Exercise aim
Retype the items line for line, from the very first line through the line containing "4: (267, 59)", including both of those lines. Leave the pictures out of your copy.

-------

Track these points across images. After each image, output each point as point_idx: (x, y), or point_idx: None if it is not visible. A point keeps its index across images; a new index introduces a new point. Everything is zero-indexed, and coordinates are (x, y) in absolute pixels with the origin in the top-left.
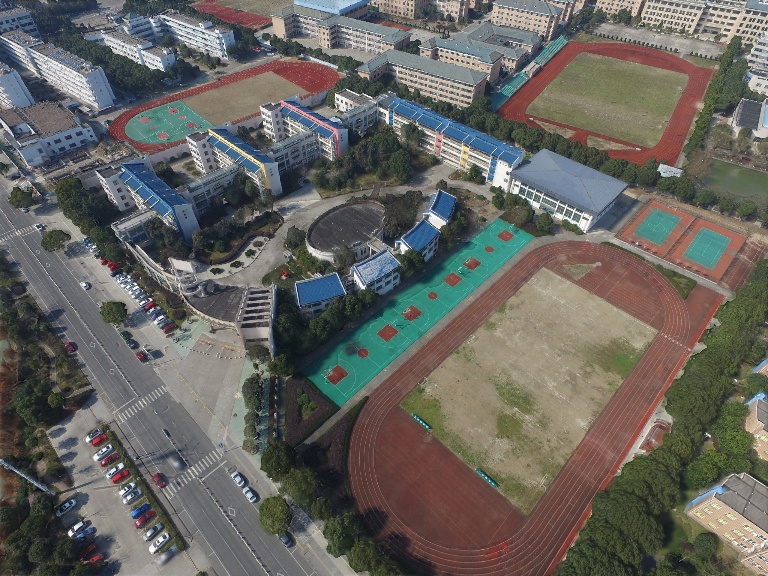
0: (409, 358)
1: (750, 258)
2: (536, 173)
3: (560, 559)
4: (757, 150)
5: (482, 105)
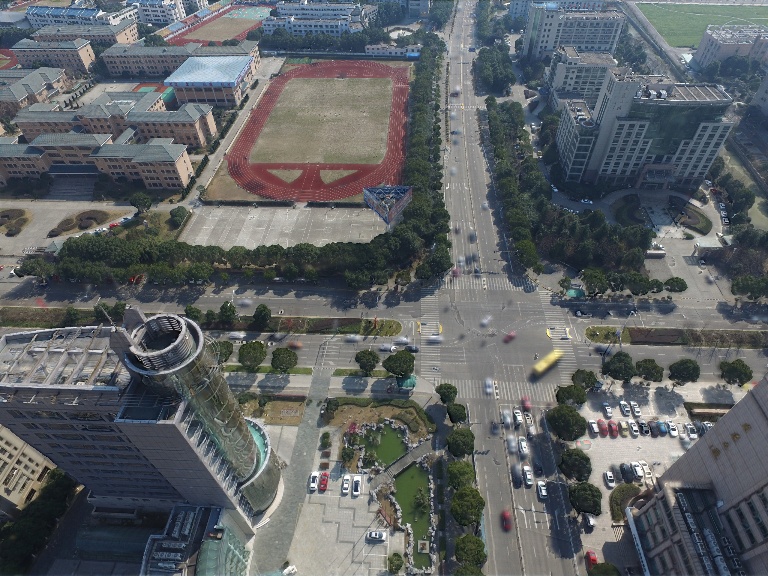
0: None
1: None
2: (24, 13)
3: None
4: None
5: None
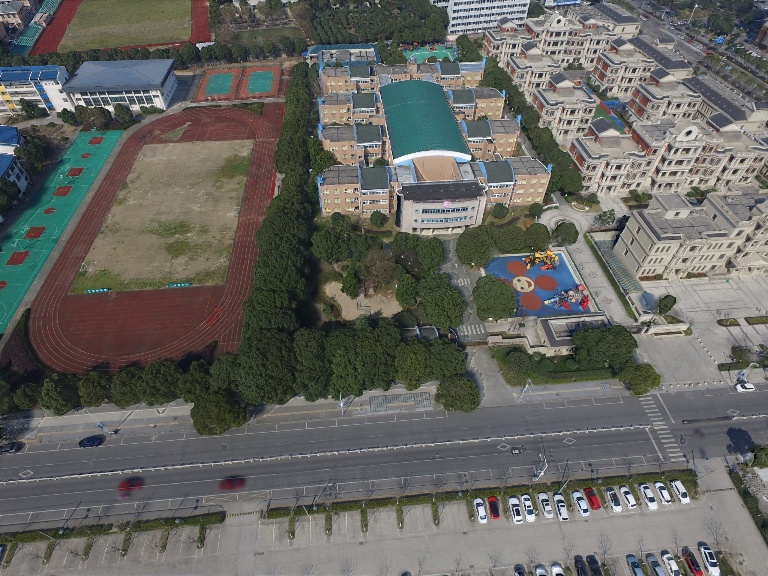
0: (55, 261)
1: (289, 76)
2: (87, 79)
3: None
4: (260, 15)
5: None
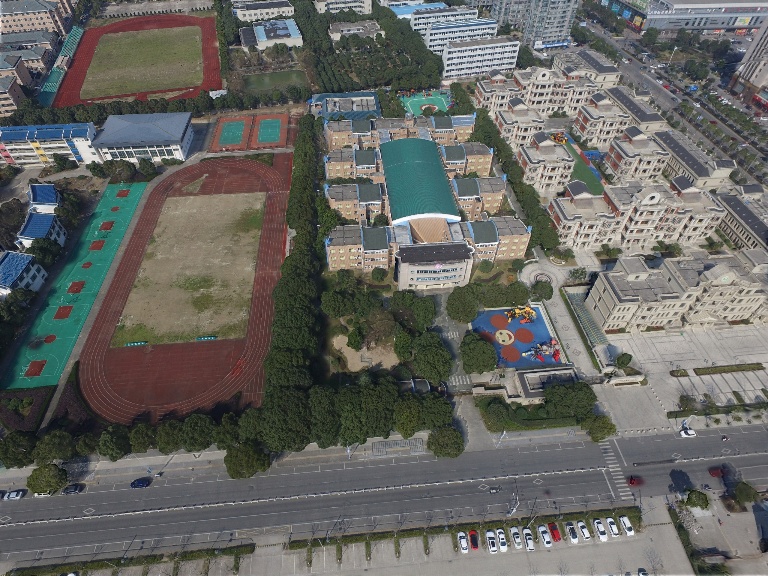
0: (96, 315)
1: (296, 124)
2: (113, 135)
3: None
4: (267, 59)
5: (29, 106)
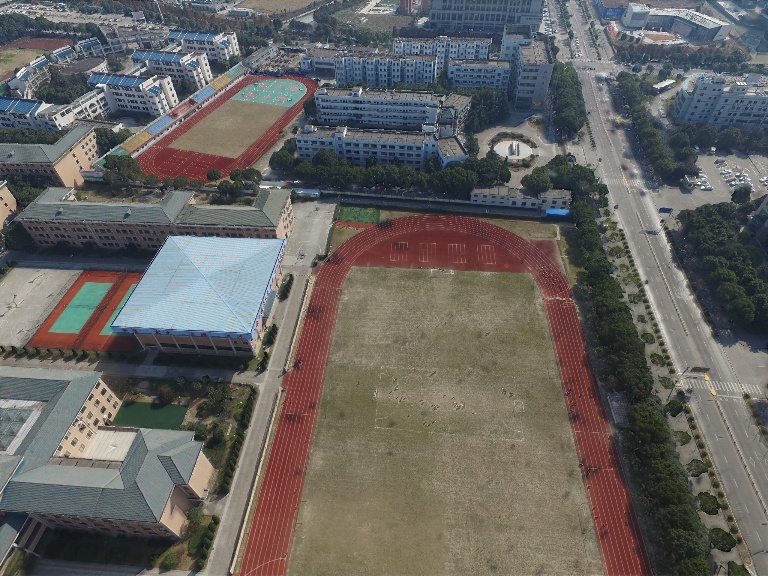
0: None
1: None
2: None
3: (3, 45)
4: None
5: None
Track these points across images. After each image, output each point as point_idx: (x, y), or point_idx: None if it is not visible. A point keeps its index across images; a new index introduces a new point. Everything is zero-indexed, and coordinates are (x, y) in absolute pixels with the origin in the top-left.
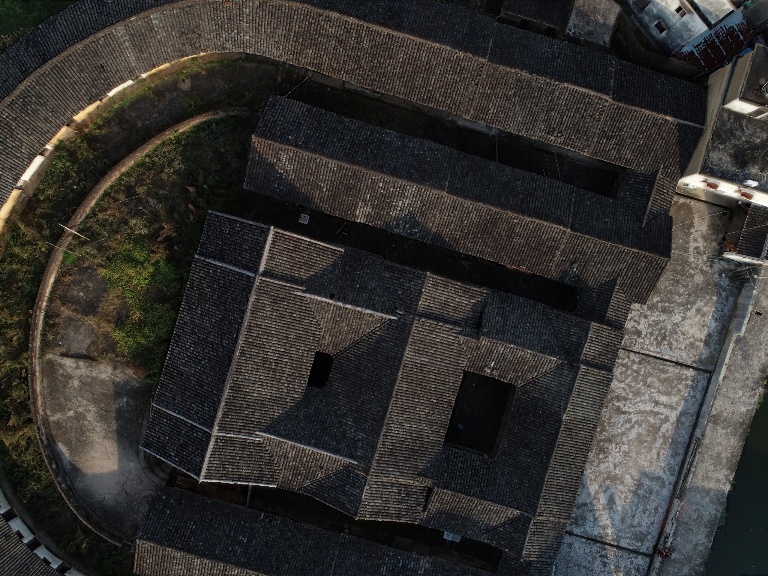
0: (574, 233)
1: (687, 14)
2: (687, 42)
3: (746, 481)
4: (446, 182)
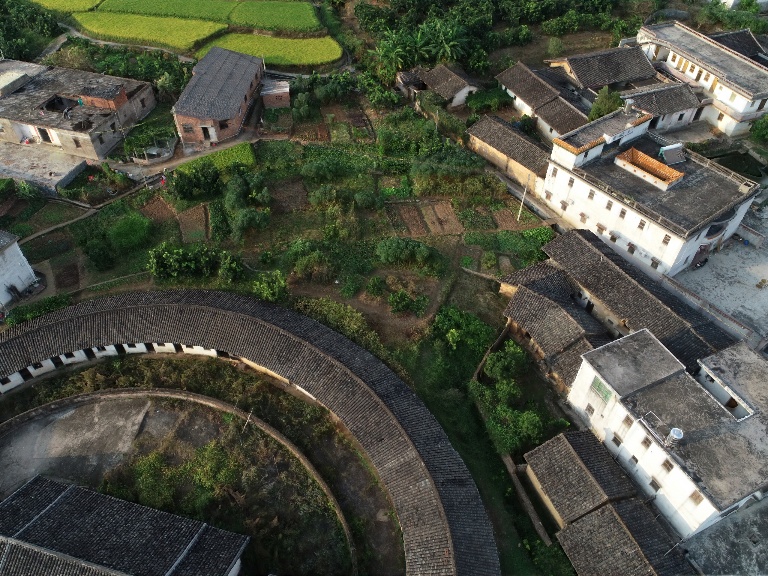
0: None
1: None
2: None
3: None
4: None
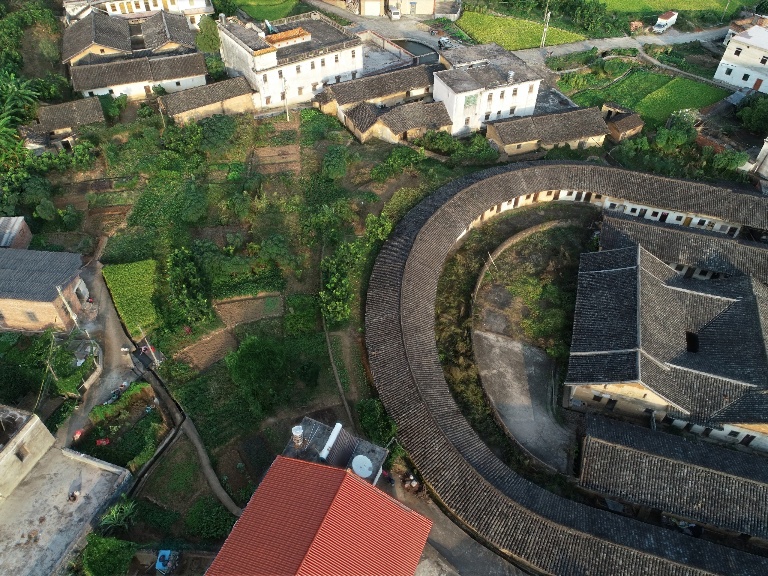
0: None
1: None
2: None
3: None
4: None
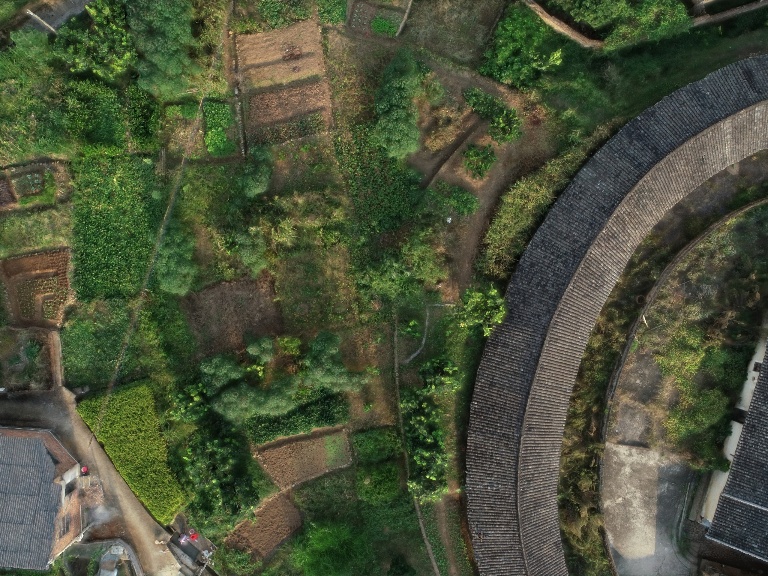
0: None
1: None
2: None
3: None
4: None
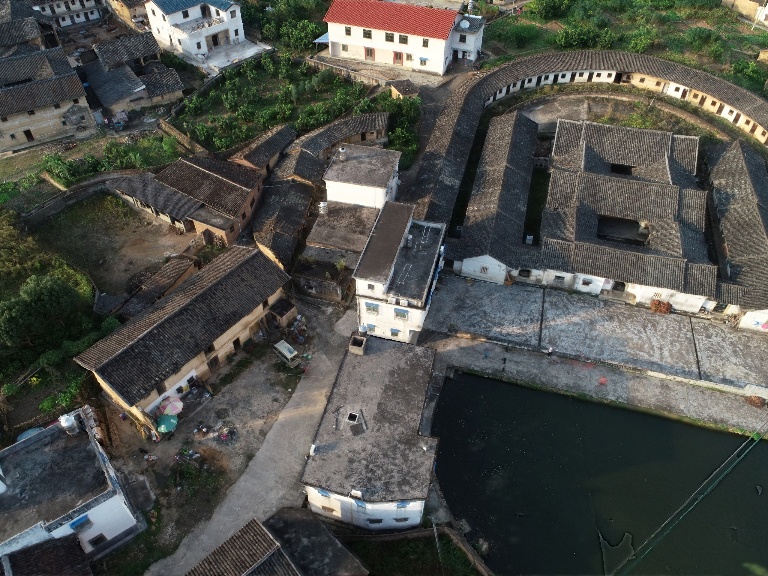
0: None
1: None
2: None
3: (620, 415)
4: (763, 204)
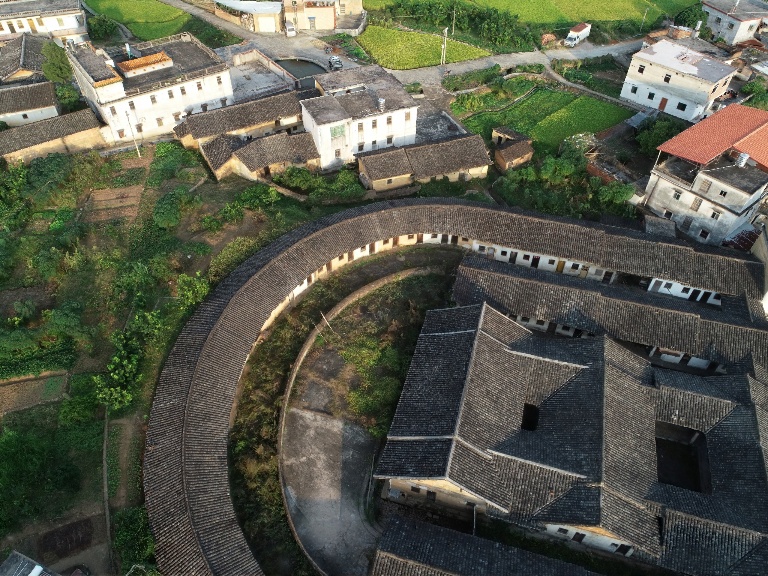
0: (703, 320)
1: (720, 215)
2: (726, 235)
3: None
4: (598, 291)
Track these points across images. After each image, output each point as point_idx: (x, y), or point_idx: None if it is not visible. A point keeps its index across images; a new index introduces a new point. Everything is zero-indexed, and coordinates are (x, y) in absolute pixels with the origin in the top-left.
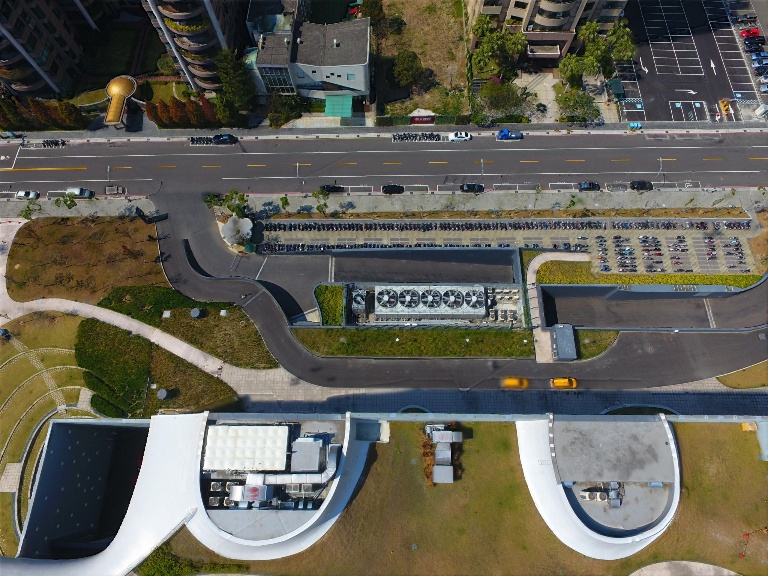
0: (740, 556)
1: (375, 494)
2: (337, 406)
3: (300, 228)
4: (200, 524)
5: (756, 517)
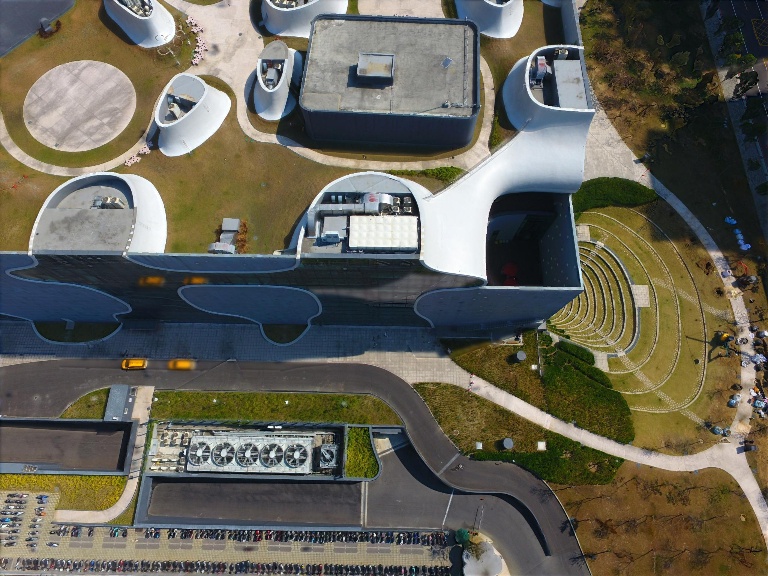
0: (27, 177)
1: (288, 215)
2: (354, 346)
3: (404, 570)
4: (420, 192)
5: (0, 198)
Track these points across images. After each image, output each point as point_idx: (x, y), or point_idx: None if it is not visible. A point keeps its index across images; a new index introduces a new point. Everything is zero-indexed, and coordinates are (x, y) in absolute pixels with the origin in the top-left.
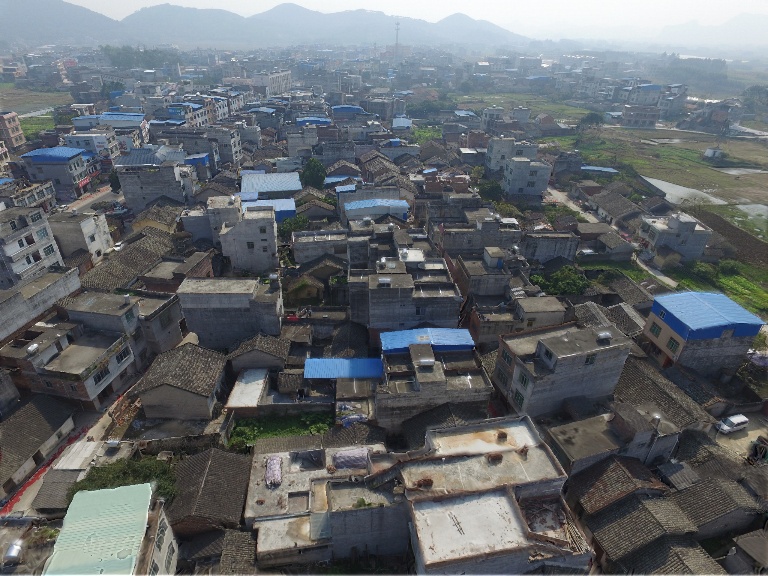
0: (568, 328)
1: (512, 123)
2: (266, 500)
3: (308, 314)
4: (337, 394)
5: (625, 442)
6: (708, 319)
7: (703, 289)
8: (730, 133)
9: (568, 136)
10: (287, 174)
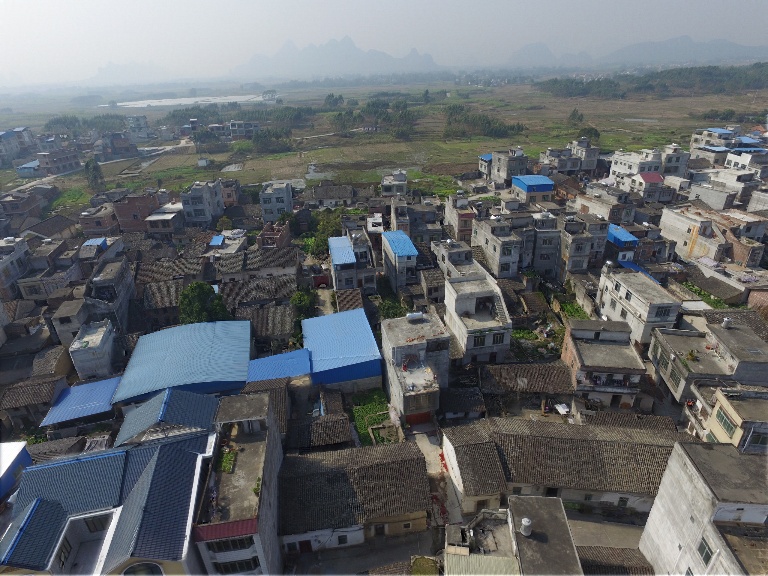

-------

Finished answer
Track these points across images. After each image, output each point as point_idx: (x, y), or point_idx: None if it is not visible. A point keeps its index across images; a new index introduces a new point. Everything is zero-indexed, and coordinates are (x, y) in absolute pixels with the origin in the top-left.
0: (409, 358)
1: (750, 258)
2: (536, 173)
3: (560, 559)
4: (757, 150)
5: (482, 105)
0: None
1: None
2: (24, 13)
3: None
4: None
5: None
0: (55, 261)
1: (289, 76)
2: (87, 79)
3: None
4: (260, 15)
5: None
0: (96, 315)
1: (296, 124)
2: (113, 135)
3: None
4: (267, 59)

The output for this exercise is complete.